Breadth of the neutralizing antibody response declines after incident human immunodeficiency virus (HIV) infection. Serum samples isolated from 15 hepatitis C virus (HCV) –infected subjects before and after incident HIV infection were tested for their ability to neutralize 11 clonal heterologous genotype 1 HCV pseudoparticles (HCV_pp). Serum samples from 10 HCV-monoinfected control subjects at 2 longitudinal time points were used as controls. Gray lines represents number of HCV_pp neutralized (neutralizing breadth) for individual subjects measured at 2 time points; black lines, medians (overlapping lines are dithered for clarity). Positive neutralization of each of the HCV_pp was noted when neutralization was >25%, which was >2 standard deviations above the mean neutralization of negative control murine leukemia virus pseudoparticles by all 25 serum samples tested. Wilcoxon signed rank test was used to calculate significance of the change in number of HCV_pp neutralized; when normality was satisfied, paired t tests were used.
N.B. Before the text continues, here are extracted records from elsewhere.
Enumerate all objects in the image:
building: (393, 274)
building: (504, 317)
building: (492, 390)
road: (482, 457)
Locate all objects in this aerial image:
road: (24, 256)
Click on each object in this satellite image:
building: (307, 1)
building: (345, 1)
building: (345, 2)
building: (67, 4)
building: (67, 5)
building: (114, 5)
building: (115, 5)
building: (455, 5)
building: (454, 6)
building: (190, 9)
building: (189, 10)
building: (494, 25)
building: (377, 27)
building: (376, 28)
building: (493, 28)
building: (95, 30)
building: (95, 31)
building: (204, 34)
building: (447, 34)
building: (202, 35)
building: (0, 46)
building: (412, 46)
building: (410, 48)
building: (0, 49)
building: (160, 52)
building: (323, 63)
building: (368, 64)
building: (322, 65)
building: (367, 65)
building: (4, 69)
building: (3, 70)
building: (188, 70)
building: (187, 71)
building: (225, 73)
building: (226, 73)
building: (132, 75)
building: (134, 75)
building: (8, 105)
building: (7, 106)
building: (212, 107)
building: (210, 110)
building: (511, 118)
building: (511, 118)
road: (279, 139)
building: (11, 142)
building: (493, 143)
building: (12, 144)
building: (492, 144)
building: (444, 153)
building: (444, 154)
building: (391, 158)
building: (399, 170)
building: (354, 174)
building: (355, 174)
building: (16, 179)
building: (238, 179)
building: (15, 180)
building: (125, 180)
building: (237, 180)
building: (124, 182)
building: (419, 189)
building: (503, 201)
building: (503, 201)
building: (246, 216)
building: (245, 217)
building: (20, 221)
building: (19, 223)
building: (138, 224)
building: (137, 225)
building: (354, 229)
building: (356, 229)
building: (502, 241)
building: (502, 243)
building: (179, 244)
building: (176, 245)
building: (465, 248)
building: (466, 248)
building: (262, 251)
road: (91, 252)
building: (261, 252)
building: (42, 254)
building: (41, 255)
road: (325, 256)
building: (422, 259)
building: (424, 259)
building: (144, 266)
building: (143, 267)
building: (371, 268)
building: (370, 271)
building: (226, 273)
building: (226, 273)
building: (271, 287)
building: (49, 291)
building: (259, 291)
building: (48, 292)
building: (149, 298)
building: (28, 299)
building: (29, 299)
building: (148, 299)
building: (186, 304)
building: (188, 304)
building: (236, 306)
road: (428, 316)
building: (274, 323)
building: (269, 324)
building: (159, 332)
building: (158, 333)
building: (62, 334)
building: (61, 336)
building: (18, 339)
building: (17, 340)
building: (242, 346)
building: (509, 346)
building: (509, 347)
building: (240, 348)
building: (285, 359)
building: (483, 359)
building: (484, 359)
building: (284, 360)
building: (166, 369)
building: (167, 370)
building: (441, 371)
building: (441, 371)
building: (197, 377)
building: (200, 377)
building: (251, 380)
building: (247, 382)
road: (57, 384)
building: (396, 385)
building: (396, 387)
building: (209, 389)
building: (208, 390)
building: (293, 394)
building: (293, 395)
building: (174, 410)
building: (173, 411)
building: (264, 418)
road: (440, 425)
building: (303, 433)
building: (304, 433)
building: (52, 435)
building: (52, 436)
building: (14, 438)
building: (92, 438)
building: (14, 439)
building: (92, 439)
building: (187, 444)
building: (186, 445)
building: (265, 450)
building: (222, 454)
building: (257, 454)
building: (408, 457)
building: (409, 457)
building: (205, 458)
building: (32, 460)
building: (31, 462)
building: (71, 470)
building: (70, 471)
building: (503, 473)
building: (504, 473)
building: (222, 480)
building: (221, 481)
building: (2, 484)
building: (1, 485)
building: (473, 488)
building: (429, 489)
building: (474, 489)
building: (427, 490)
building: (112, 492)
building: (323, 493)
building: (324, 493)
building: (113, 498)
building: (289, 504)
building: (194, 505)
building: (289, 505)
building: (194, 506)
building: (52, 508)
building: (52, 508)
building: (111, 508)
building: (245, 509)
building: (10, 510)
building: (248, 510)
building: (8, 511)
Decrease in anti hepatitis C virus (HCV) neutralizing antibody breadth after incident human immunodeficiency virus (HIV) infection occurs in subjects with CD4⁺ T-cell loss. A–C, The decrease in neutralizing breadth after incident HIV infection was not significant in subjects with CD4⁺ T-cell counts ≥350/mm³, but breadth declined significantly in subjects with counts <200/mm³. Grey lines represent number of HCV_pp neutralized (neutralizing breadth) for individual subjects measured at 2 time points; black lines, medians (overlapping lines are dithered for clarity). Positive neutralization of each of the HCV_pp was noted when neutralization was >25%, which was >2 standard deviations above the mean neutralization of negative control murine leukemia virus pseudoparticles by all 25 serum samples tested. Wilcoxon signed rank test was used to calculate significance of the change in number of HCV_pp neutralized; when normality was satisfied, paired t tests were used. D, Comparison of the change in the number of HCV_pp neutralized over time in HCV-monoinfected controls and HIV/HCV-coinfected subjects stratified by post-HIV CD4⁺ T-cell count. Symbols represent changes for individual subjects; black lines, medians. Rank sum tests were used to calculate significance; normality was satisfied, t tests were used.